There has been a lot written about the slowdown in the London real estate markets since the UK voted to leave the European Union, but new research shows some locations are seeing robust demand.
Among them is the residential market in the Canary Wharf area where property firm JLL report strong sales and lettings demand with a good supply of properties coming on to the market, ensuring continued stability in the face of ongoing political and economic uncertainty.
‘While property values aren’t increasing significantly at the moment, they are remaining stable, and this combined with the high level of homes on the market really makes the area an attractive proposition both for buyers looking for a wide choice at a fair price, as well as those keen to secure a good long term investment,’ said Bernard Cully, associate director at JLL in the City and Canary Wharf.
He explained that the majority are owner occupiers who live or work in Canary Wharf and the surrounding areas, with local and overseas investors making up around 20% of sales agreed over the past three months.
‘The final weeks of the year are traditionally quite strong, with prospective buyers and sellers trying to conclude transactions ahead of the festive slowdown.

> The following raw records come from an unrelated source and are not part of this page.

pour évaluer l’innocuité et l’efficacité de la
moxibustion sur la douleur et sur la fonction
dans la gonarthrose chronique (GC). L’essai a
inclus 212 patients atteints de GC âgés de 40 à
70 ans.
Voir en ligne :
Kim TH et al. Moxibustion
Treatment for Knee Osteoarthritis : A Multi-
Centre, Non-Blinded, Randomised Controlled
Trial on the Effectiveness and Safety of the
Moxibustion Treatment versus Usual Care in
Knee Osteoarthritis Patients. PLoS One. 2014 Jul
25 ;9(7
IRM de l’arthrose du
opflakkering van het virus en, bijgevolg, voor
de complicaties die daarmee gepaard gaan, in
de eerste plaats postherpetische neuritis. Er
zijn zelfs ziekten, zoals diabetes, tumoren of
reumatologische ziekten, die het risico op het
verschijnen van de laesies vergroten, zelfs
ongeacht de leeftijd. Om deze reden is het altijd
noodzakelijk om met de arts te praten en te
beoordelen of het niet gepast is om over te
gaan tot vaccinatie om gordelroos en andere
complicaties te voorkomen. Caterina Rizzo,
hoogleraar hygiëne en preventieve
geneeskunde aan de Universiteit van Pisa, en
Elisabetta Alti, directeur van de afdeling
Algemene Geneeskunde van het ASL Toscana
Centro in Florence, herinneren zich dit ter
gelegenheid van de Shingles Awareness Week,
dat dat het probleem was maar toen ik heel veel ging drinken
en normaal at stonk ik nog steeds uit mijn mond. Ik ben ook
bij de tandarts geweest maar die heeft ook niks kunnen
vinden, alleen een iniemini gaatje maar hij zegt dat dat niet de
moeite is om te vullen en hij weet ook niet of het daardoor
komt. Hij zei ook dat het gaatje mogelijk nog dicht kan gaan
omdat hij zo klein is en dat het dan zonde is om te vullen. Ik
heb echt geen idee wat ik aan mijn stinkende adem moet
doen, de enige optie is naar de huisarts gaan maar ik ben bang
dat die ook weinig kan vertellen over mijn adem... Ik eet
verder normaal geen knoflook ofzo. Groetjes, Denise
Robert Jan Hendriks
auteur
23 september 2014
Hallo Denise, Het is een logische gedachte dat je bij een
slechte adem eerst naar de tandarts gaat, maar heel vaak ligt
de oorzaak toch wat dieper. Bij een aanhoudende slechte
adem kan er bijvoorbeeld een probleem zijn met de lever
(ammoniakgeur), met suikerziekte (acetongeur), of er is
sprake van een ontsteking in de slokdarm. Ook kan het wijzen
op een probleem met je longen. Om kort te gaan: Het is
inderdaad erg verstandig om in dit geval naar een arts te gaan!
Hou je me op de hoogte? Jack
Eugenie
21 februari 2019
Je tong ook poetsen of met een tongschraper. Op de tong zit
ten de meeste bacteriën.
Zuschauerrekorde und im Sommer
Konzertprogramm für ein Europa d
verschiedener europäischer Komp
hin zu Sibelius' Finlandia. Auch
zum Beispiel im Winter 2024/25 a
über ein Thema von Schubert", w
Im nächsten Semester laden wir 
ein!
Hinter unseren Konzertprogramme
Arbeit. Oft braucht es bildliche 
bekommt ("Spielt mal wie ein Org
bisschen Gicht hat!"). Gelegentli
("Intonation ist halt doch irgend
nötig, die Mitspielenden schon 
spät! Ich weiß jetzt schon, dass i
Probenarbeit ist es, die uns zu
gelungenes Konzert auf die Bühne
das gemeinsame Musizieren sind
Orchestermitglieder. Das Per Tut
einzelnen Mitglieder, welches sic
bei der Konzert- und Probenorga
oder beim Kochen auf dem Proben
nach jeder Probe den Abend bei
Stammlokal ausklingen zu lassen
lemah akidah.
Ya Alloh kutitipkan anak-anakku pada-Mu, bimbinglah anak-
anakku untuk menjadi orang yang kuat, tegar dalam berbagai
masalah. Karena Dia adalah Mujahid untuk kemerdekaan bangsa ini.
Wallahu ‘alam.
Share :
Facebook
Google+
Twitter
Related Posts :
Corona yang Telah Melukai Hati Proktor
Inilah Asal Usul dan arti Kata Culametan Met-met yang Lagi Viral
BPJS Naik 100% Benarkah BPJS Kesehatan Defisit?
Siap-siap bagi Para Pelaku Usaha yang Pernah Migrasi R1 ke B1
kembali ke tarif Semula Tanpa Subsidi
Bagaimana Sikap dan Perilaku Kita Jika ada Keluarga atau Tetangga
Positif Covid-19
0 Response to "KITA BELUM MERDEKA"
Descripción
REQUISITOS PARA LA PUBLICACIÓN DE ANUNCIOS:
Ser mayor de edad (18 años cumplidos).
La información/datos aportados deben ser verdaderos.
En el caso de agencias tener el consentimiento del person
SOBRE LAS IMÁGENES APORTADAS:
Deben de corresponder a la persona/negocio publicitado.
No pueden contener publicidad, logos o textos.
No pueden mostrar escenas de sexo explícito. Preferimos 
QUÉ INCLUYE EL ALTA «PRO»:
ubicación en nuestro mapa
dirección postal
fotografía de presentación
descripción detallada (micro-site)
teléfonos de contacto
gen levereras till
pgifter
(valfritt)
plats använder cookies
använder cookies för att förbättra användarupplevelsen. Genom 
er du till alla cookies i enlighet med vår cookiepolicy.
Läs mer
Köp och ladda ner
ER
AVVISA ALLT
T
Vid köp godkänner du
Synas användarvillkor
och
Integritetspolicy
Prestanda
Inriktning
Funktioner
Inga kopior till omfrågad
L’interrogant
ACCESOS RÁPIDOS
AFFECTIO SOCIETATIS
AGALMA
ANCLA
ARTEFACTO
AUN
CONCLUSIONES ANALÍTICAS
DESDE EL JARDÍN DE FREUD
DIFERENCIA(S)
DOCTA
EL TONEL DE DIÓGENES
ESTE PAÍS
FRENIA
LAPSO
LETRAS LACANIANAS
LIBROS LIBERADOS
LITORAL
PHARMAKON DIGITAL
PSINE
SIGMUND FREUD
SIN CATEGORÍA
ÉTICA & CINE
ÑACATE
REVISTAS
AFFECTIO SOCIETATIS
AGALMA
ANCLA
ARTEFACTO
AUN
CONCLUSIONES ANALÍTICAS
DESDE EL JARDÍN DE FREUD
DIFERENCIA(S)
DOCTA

It’s this time of year when agents and solicitors need to work cohesively to ensure that completion dates are met,’ he pointed out.
However, in the rental market, the high levels of activity experienced during the summer continued throughout October and into November, but the flow of applicants has subsided somewhat since the start of November, according to Neil Short, head of City residential at JLL.
‘With applicant registrations slowing, we have seen examples of landlords undercutting one another in order to get their properties let quickly. This underlines the importance of landlords being competitive on pricing and presentation of their properties in order to secure new tenants moving in the right side of Christmas and to minimise void periods,’ he explained.
It has been claimed that the market has been subdued in other parts of London by recent changes in stamp duty but according to Richard Barber, director at W.A. Ellis, part of the JLL Group, there has been a surge of new business.
‘In the last quarter of 2016 we have seen more high value sales and renewed confidence from buyers. It’s likely some of the activity can be attributed to the weaker pound against the dollar and we have seen funds seeking safe haven from both Turkey and Thailand,’ he said.
‘Domestic purchasers, however, seem to have accepted higher rates of stamp duty and are taking advantage of vendors’ eagerness to negotiate prior to Christmas,’ he added.
He also pointed out that 2016 has been a tumultuous year for the property market within London, particularly in the run up to the referendum. ‘However, it remains to be seen whether the transactions that we are seeing at the moment are just the result of a pre-Christmas blip, or a more sustained uptick in transactional volume,’ he added.
‘The market fundamentals in Chelsea, Kensington, Belgravia and Knightsbridge are strong, and while demand from buyers is more discretionary than needs based, we should experience a steadier market going into 2017,’ he concluded.
The firm has also seen strength in the lettings market. ‘It generally quietens down towards the end of October until early December when there is a flurry of activity from tenants wanting to settle before Christmas. However, we have secured double the amount of lettings compared to the corresponding period last year,’ said Lucy Morton, head of residential agency at W.A. Ellis.